Q: That’s a great question. Our healthcare system is run for profit, and there’s a lot of power tied up in that.

A: That’s interesting. In Singapore, 80% of the hospitals are public hospitals, the other 20% are private. That means the government makes money from the healthcare system and the money is reinvested to support those who can’t afford it. So basically, it’s like taking money from the left hand and giving to the right hand. The profit doesn’t go to individuals, it comes to the state to reduce prices and give more subsidies and support the poor. So they are able to control the system. There is a national health account. The government knows every individual in the country, how much money they have in their account for health. They can easily identify those who need support because they cannot afford it. It’s very very different.

Q: It really is. You’ve also done some work in primary care, right?

A: My primary care work [in Singapore] is ongoing. They are trying very hard to change the healthcare system on a primary care level. The primary care that was developed previously was basically for acute conditions. Now, most of the population is living longer with chronic conditions. Primary care doesn’t have systems in place for continuous care provision, so they are trying to reorganize it.

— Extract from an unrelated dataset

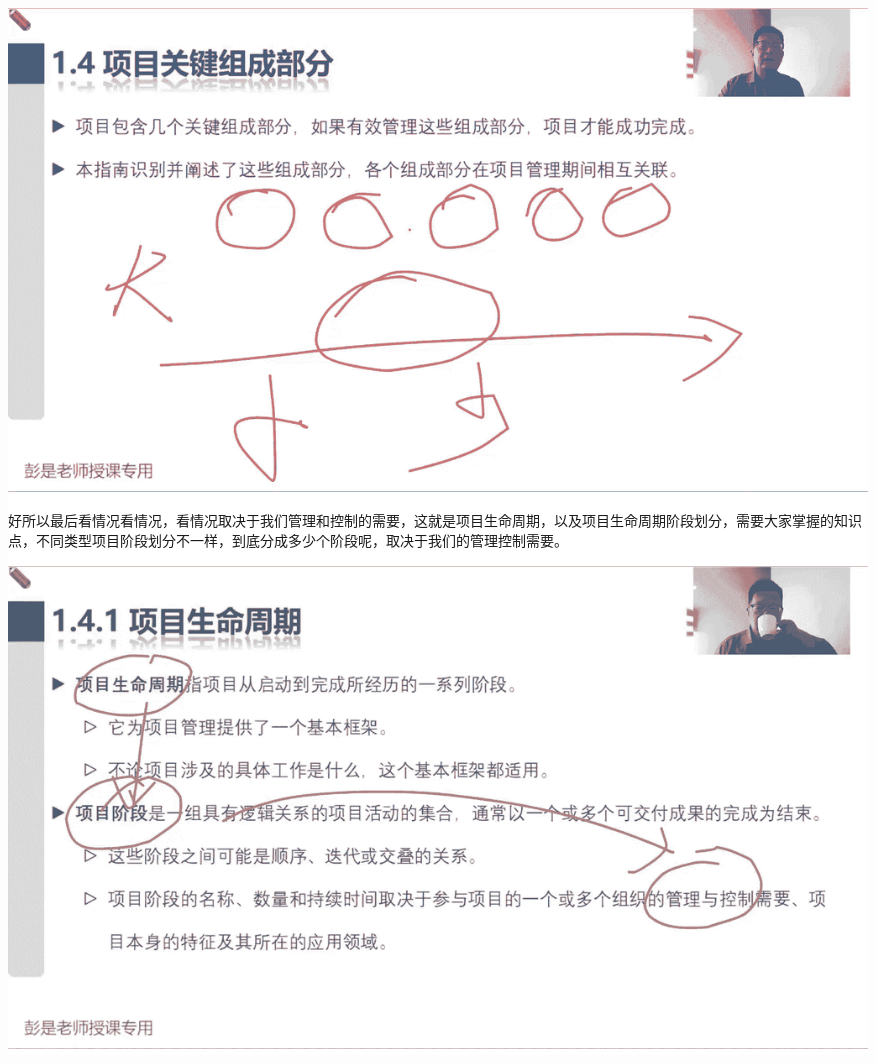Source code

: ![](img/4b10835990ebc30908a865961161cb3c_12.png)

好所以最后看情况看情况，看情况取决于我们管理和控制的需要，这就是项目生命周期，以及项目生命周期阶段划分，需要大家掌握的知识点，不同类型项目阶段划分不一样，到底分成多少个阶段呢，取决于我们的管理控制需要。



![](img/4b10835990ebc30908a865961161cb3c_14.png)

Q: What are some of your other areas of interest?

A: I’ve done work looking at aging and long-term care issues. In Singapore, the government provides very little nursing home type care, so most individuals with long term care needs are supposed to stay at home with their families. The birth rate is low, and the family size is very small, so there is an increasing burden on families to provide care for their elderly who are living much longer with limitations. We are trying to understand what the demands are going to be in the future, how they can improve community-based care and support these families with services in the community.

I’ve also done a lot of work looking at investment in chronic diseases. I’m building a chronic disease model and looking at about 10 chronic diseases, the bigger ones, and looking at risk factors and how different interventions will reduce the incidence and prevalence of some of these conditions and the cost to society. And I’m finishing up work on resilience and recovery, how resilience influences individuals who experience hip fracture.

I have a special interest in workforce planning. I’ve done a lot of work, mainly with folks in the Eye Center [in Singapore], to look at how we can project the future workforce and also to look at task shifting. The question is, how can we redesign tasks so that doctors are free to do the things they are supposed to do.

Q: The topics you’re taking on are big!

A: Our focus has always been on how we influence policy, so we are looking at a higher level.

Q: Now that you’re starting to get a US perspective, are there other things you’d like to look into?

A: Primary care is something that I would like to continue working on. I submitted a grant application to understand the mechanism through which high-value primary care produces value. We also want to look at how these core components of high-value primary care (coordination, integration, access, whole person care) interact to produce population health outcomes. Then I want to look at different combinations of these components. What can we achieve and what are we losing when certain combinations of [primary care] components are present? How do they help us achieve goals like population health, reducing costs, and the experiences of patients and clinicians? There’s a lot of room for developing interventions around this.

In general, since my interest is in modeling and looking at how we can use models to improve understanding of complex systems, my main issue is, how can a model help policy across health care and conditions? How can models help us understand the complexity we are living in, and how can that understanding improve our decision making and our policies and positions?

Another interest I have is teaching. That engagement with students to really understand what they are thinking, not just things that I perceive to be important, is something that I really really cherish. I’m hoping I’ll be able to continue that here.